### DATA TO EXAMINE

◇ ◇ ◇ ◇ ◇

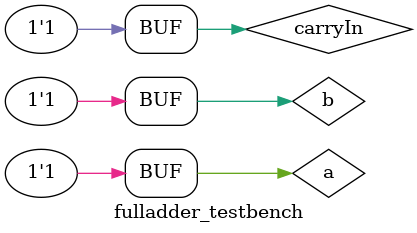
<source format=sv>
/*********************************************** 
Nguyen Lai
Winter 2018
CSE 469

This is full adder to perform 1 bit addtion

Input:  a, b, carryIn
Output: sum and carryOut

	
************************************************/
`timescale 1ns/10ps

module fulladder (a, b, carryIn, carryOut, sum);
 // Define input, output
 input logic a, b, carryIn;
 output logic carryOut, sum;
 parameter DELAY = 0.05; 

 logic xorOut, andOut1, andOut2;
 
 // Perform addition from basic logic gates
	xor #DELAY theXorGate1 (xorOut, a, b);
	and #DELAY theAndGate1 (andOut1, a, b);
	and #DELAY theAndGate2 (andOut2, xorOut, carryIn);
	xor #DELAY theXorGate2 (sum, xorOut, carryIn);
	or  #DELAY theOrGate   (carryOut, andOut1, andOut2);
 
 endmodule
 
 module fulladder_testbench();
	logic a, b, carryIn;
	logic carryOut, sum;
	
	fulladder dut(.a, .b, .carryIn, .carryOut, .sum);
	
	initial begin
	a = 0; b = 0; carryIn = 0; #10;
					  carryIn = 1; #10;
			 b = 1; carryIn = 0; #10;
					  carryIn = 1; #10;
	a = 1; b = 0; carryIn = 0; #10;
					  carryIn = 1; #10;
			 b = 1; carryIn = 0; #10;
					  carryIn = 1; #10;
	end
	
endmodule
</source>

◇ ◇ ◇ ◇ ◇

### DIRECTIVE
In the data above, find each line where the string "logic" appears, then copy it.

### ANSWER FOR THIS EXERCISE
 input logic a, b, carryIn;
 output logic carryOut, sum;
 logic xorOut, andOut1, andOut2;
 // Perform addition from basic logic gates
	logic a, b, carryIn;
	logic carryOut, sum;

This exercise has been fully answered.